We believe that the following questions are of interest and could motivate further research:

  • Do minimizers in the definition of the universal distance always exist? Besides guaranteeing that the universal distance would then be geodesic, this would also have algorithmic implications. See below.

  • Is the interleaving distance [8] bi-Lipschitz equivalent to the universal distance? If the answer to this question is affirmative, then by results of [3], one would obtain the bi-Lipschitz equivalence between the universal distance and the functional distortion distance from [2].

  • What is the computational complexity of the universal distance? This problem is at least graph-isomorphism hard, which can be seen as follows. First note that bipartite graphs form a graph-isomorphism complete class of graphs.

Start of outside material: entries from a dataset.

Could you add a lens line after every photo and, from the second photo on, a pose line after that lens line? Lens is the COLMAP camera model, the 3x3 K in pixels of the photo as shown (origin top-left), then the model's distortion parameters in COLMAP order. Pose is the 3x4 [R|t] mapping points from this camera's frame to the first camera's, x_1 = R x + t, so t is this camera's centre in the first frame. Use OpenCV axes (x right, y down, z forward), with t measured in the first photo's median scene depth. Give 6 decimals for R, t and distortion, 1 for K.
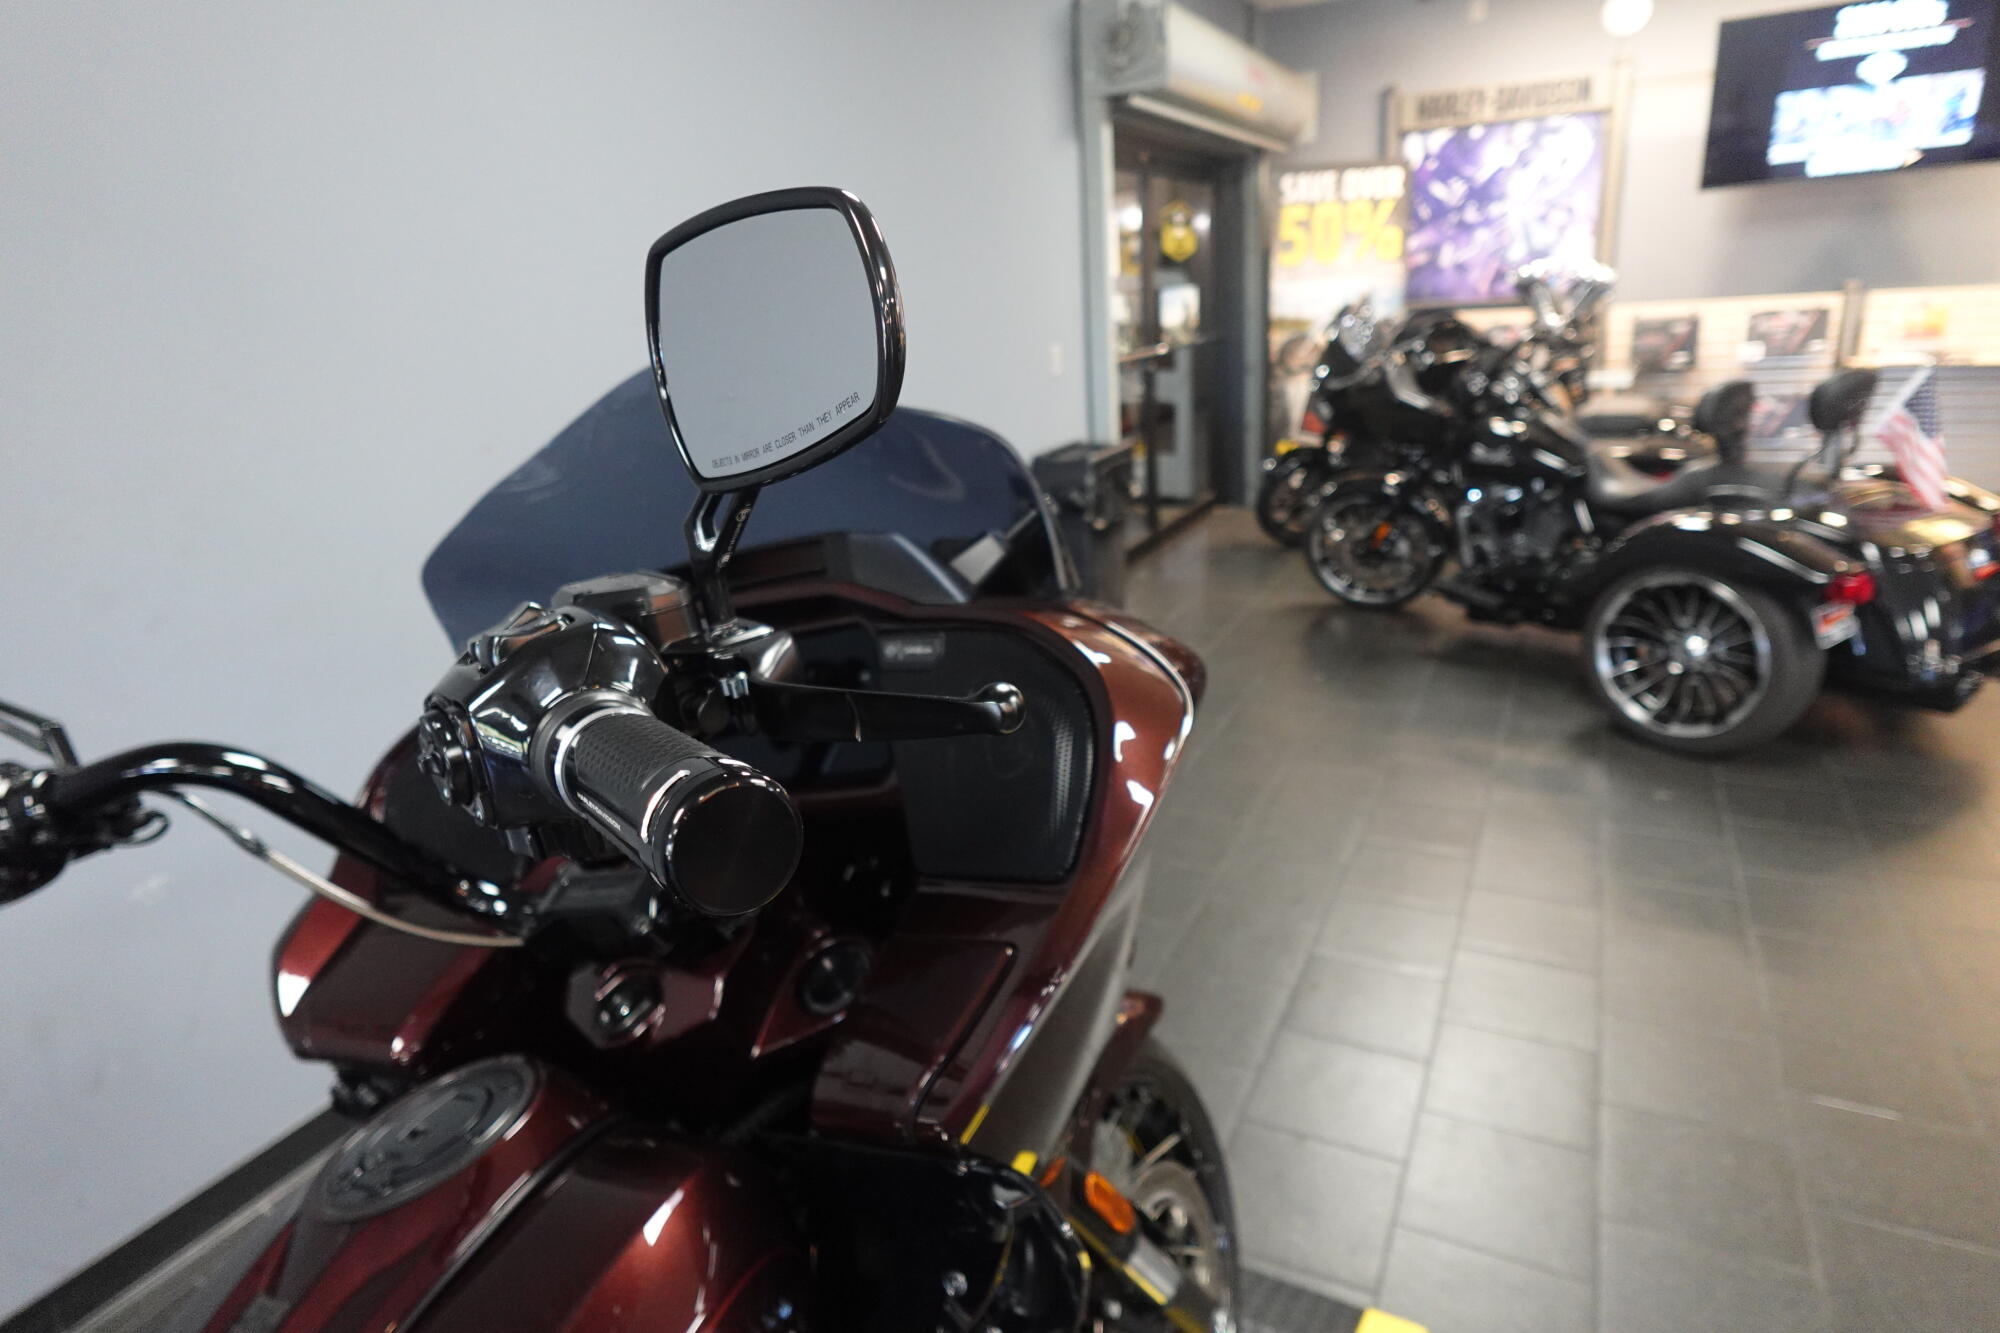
lens RADIAL K [[1125.8, 0, 1002.6], [0, 1125.8, 661.4], [0, 0, 1]] dist [0.008395, -0.005370]
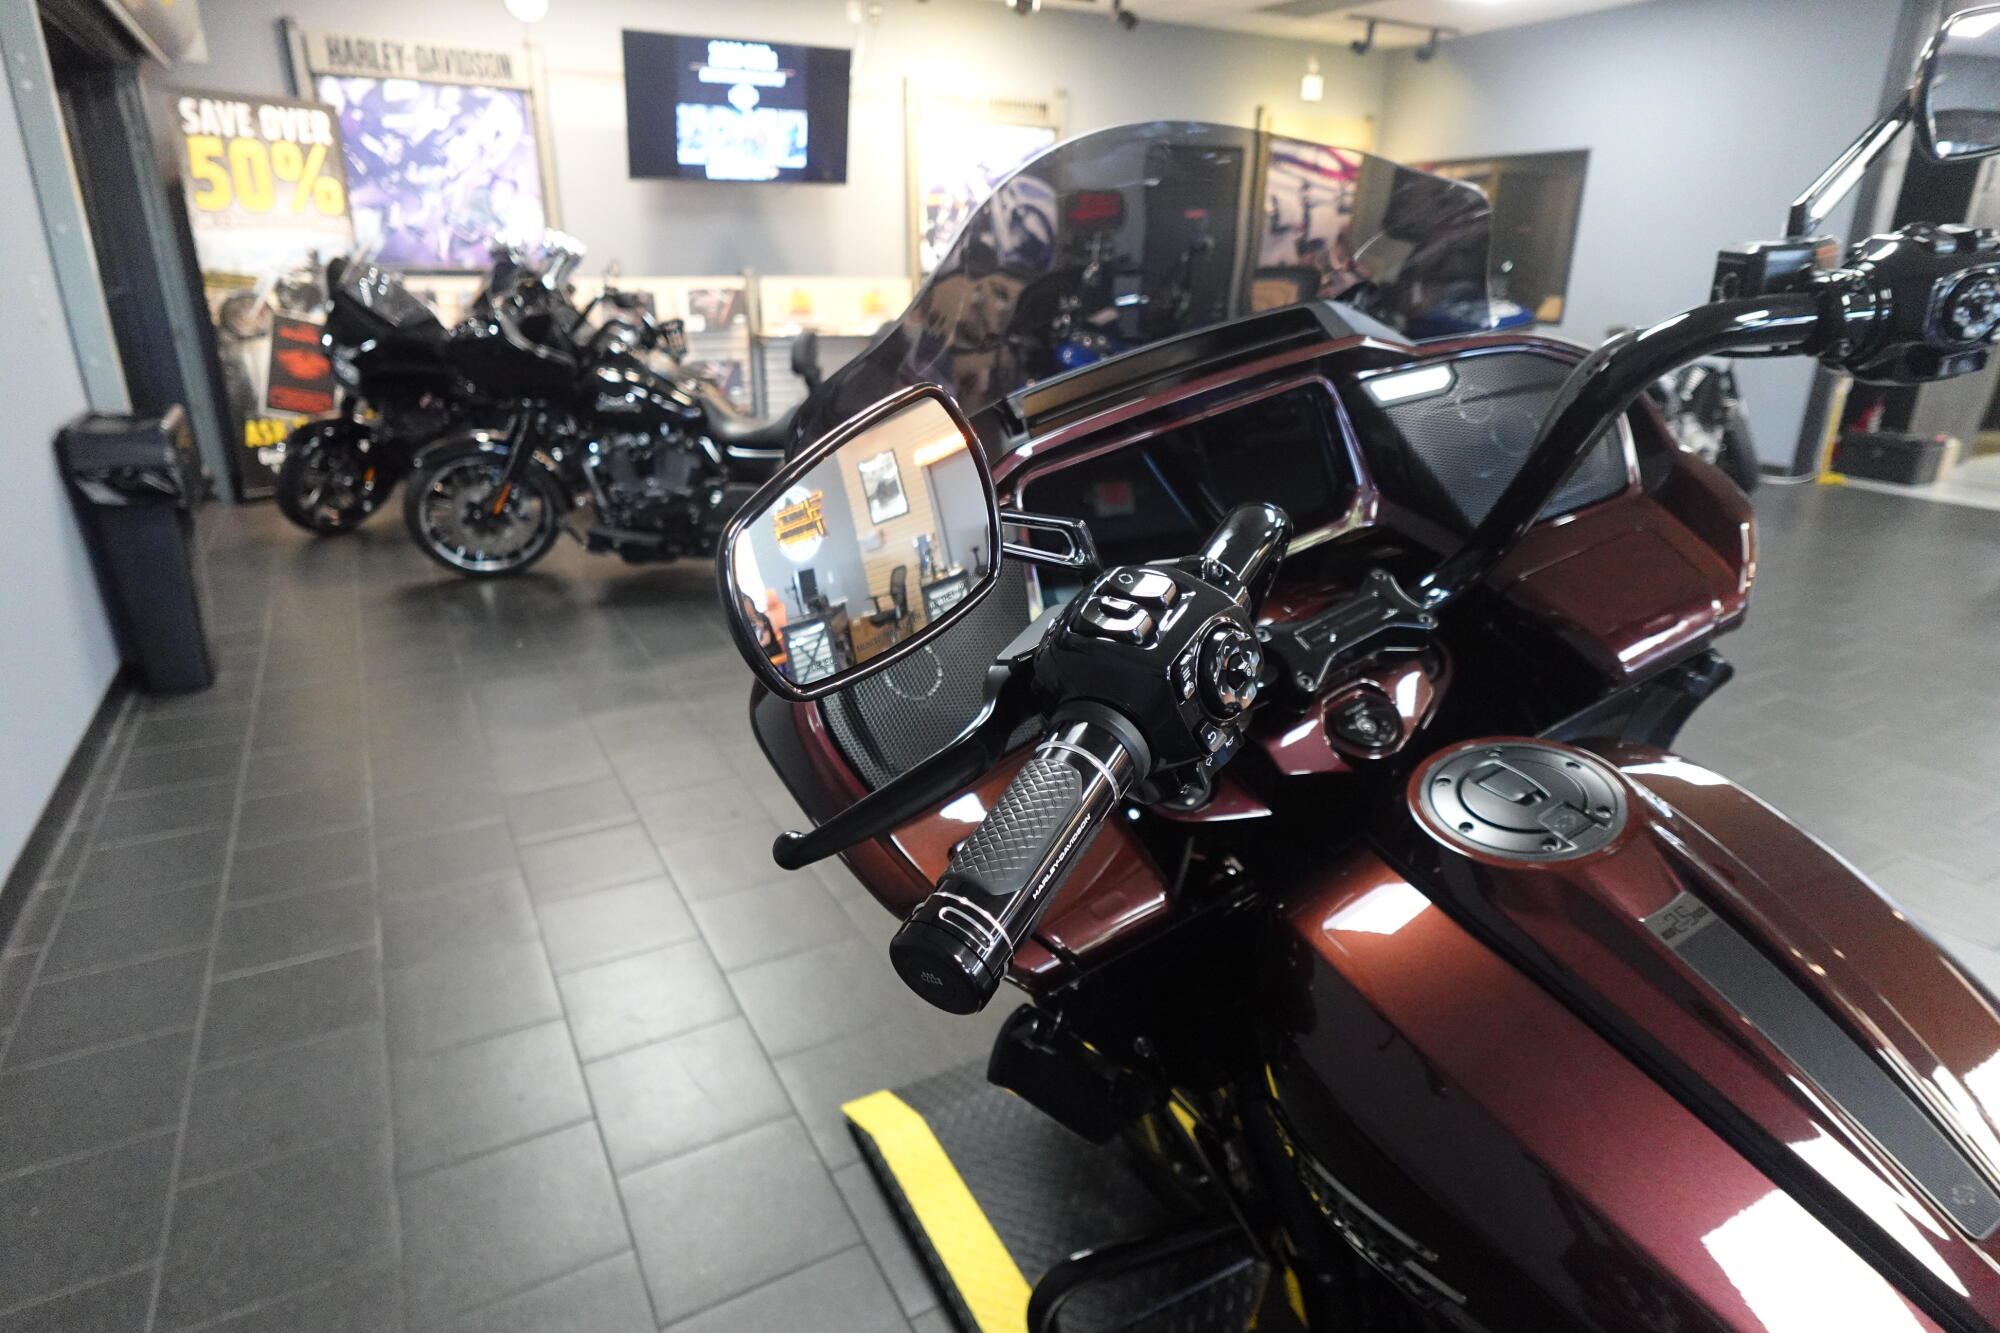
lens RADIAL K [[1125.8, 0, 1006.2], [0, 1125.8, 665.1], [0, 0, 1]] dist [0.008395, -0.005370]
pose [[0.554972, -0.218677, 0.802612, -0.189435], [0.214700, 0.969794, 0.115771, 0.007479], [-0.803685, 0.108071, 0.585159, 0.083065]]
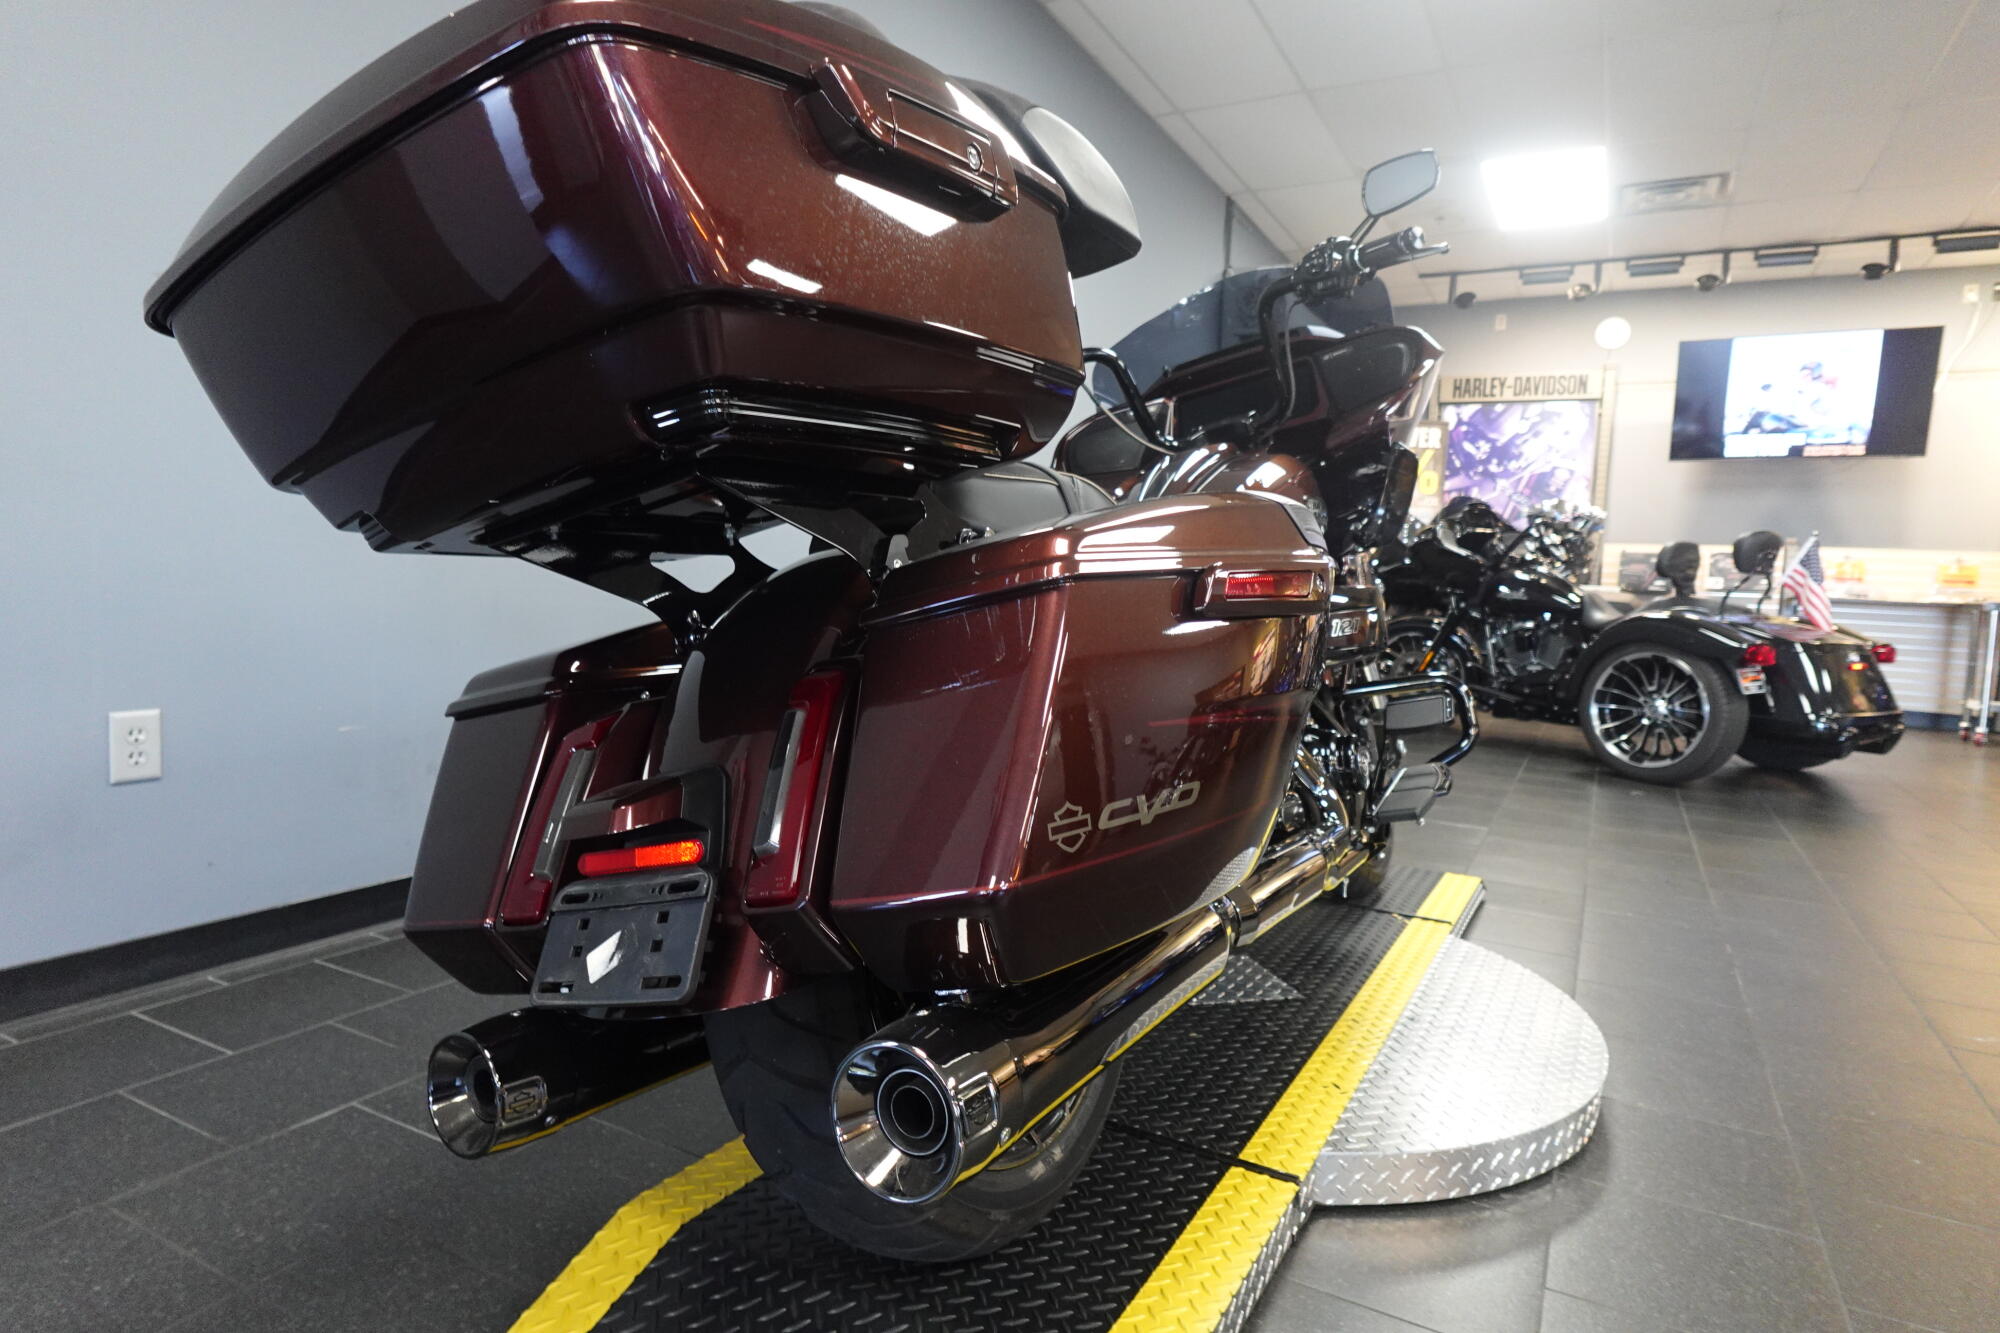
lens RADIAL K [[1125.8, 0, 1001.4], [0, 1125.8, 673.4], [0, 0, 1]] dist [0.008395, -0.005370]
pose [[0.994132, 0.106843, -0.016894, -0.108222], [-0.107900, 0.968422, -0.224758, 0.203334], [-0.007653, 0.225262, 0.974268, -0.220186]]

    Any bipartite simple graph can be interpreted as a Reeb graph with function values in \(\{0,1\}\) corresponding to the partition of the vertex set. Using Corollary 3, these Reeb graphs are at universal distance 0 if and only if the bipartite graphs are isomorphic, so both of these decision problems are graph-isomorphism complete. A similar observation has been made for the interleaving distance [8].

    These considerations motivate the following three ancillary questions:

    1. (a)

      Is the universal distance a minimum over a certain finite set, possibly of cardinality polynomially dependent on the size of the input Reeb graphs?

    2. (b)

      In a similar vein to (a) above: What are suitable parameters for measuring the structural complexity of Reeb graphs so that the problem of computing the universal distance between any two Reeb graphs becomes fixed parameter tractable (FPT) [12]? Some success in a related direction has been reported by Touli and Wang [21] who identify a certain growth condition for merge trees under which they are able to provide fixed parameter algorithms for approximating the interleaving distance.

    3. (c)

      In more generality than (a) above: are the possible values of the universal distance always contained in some canonical set of values, constructed from the sets of vertex function values of the two Reeb graphs? Related results in the context of manifolds endowed with Morse functions appear in the work of Donatini and Frosini [10]. This work carries over to the setting of Reeb graphs by the results of [9].

  • How do the theoretical properties of the universal distance extend to more general settings?

    • The definition of the universal distance also makes sense in a more general topological setting, where we consider locally compact Hausdorff spaces as Reeb domains and proper quotient maps with connected fibers as Reeb quotient maps. The distance one obtains in this larger category can still be applied to finite Reeb graphs, in which case it will be smaller or equal to the PL universal distance that we described in this paper. However, we conjecture that in this case the two distances actually coincide.

    • Reeb spaces: Generalizing our definitions and results up to Sect. 5 to Reeb spaces of piecewise linear maps \(X \rightarrow {\mathbb {R}}^n\) is straightforward. Do our results from Sect. 5 generalize as well?